Yesterday I put the dog in his crate as usual for a Tuesday-- like I was "going to work" and went instead to my studio to do whatever I wanted. I sorted a bit. Sewed a bit. Packed things in containers. And a whole 4 hours went by in a moment. I made this little "hot" number yesterday for my "Just When You Think It's Safe" quilt. It's going to be very RED. In fact, everything I have been making in the last few months has been red. And black.
This is rolled up and piled on the table. I liked it much better spread across the floor in my bedroom. It's the background for "something" but I have no idea what yet.
Today I will saute a nice ripe sliced tomato with butter, salt and pepper and then add some cream and grilled summer squashes and let it all heat through for a most excellent lunch on an unseasonably HOT September day. Could hit 90.
THEN. I will get out my stretched canvas and my paints and I will PAINT. I've had painting on the back shelf of my life long enough. It's time.
Tomorrow my walking buddy and I will toast her new bathroom remodel with Prosecco. This has taken so much longer than planned and better be worth the wait! Most everything arrived broken the first time, needed to be reordered, some was again broken or the wrong size, reordered and then the carpenter installed things and one piece had been measured wrong and therefore ordered wrong, and then the plumber had to come, and now the carpenter again. I think it's almost 18 months.

Source information

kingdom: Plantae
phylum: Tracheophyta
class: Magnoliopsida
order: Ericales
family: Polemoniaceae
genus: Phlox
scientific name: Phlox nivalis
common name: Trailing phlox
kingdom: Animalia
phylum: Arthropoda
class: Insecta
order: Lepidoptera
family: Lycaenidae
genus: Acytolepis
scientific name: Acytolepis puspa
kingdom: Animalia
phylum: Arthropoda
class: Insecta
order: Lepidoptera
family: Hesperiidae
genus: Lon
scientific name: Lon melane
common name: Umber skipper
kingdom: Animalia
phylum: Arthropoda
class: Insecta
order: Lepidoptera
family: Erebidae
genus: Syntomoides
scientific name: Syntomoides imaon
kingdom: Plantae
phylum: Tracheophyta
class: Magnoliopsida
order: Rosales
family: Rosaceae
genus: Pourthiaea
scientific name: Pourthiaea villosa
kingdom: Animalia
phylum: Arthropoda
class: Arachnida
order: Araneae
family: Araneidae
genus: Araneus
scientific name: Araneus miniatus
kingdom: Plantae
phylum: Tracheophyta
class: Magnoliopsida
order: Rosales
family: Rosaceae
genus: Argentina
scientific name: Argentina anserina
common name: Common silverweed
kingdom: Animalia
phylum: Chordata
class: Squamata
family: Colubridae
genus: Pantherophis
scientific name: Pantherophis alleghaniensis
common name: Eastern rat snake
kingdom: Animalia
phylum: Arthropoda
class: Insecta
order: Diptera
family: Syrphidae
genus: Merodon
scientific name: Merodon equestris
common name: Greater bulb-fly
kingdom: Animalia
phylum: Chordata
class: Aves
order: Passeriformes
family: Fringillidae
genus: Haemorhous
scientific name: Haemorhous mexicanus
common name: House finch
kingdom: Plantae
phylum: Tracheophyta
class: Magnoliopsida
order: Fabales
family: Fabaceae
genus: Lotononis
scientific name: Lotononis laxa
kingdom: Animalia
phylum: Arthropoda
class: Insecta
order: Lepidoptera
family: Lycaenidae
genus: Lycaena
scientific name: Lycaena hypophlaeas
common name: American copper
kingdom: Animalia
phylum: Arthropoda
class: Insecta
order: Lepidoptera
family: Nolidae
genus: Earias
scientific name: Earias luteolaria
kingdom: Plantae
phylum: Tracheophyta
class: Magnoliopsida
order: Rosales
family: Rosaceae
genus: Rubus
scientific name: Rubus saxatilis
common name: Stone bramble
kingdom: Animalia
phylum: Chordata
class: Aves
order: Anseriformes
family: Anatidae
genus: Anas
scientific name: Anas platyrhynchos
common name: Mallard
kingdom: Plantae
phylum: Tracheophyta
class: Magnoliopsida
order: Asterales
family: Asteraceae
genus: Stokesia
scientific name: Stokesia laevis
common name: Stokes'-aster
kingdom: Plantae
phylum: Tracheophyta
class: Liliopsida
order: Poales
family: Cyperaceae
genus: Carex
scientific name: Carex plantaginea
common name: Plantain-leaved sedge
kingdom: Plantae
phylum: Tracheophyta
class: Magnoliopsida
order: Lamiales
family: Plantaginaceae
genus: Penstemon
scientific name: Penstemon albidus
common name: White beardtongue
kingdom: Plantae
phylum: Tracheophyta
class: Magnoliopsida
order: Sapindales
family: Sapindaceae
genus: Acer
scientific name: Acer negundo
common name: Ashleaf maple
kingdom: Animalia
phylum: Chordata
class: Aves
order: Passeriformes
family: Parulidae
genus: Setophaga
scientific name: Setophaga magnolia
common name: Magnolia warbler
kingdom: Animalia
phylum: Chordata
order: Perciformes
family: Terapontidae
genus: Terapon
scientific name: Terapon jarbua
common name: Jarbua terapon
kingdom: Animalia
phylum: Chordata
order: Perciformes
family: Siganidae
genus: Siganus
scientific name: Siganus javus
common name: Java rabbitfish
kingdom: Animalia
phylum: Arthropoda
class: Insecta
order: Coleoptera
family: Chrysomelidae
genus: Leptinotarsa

Directions
1. Answer these questions from the blog post:
(a) How many hours went by while the writer was in the studio?
(b) What temperature could the September day reach?
(c) About how long has the bathroom remodel taken?
2. List every ingredient the blog post names for the planned lunch.
3. Reproduce the stretch of the blog post from "This is rolled" through "Could hit 90.".
The rows are separate material and have no connection to the blog post.

Solutions to the tasks
1.
(a) 4 hours
(b) 90
(c) Almost 18 months

2.
- Tomato
- Butter
- Salt
- Pepper
- Cream
- Grilled summer squashes

3.
This is rolled up and piled on the table. I liked it much better spread across the floor in my bedroom. It's the background for "something" but I have no idea what yet.
Today I will saute a nice ripe sliced tomato with butter, salt and pepper and then add some cream and grilled summer squashes and let it all heat through for a most excellent lunch on an unseasonably HOT September day. Could hit 90.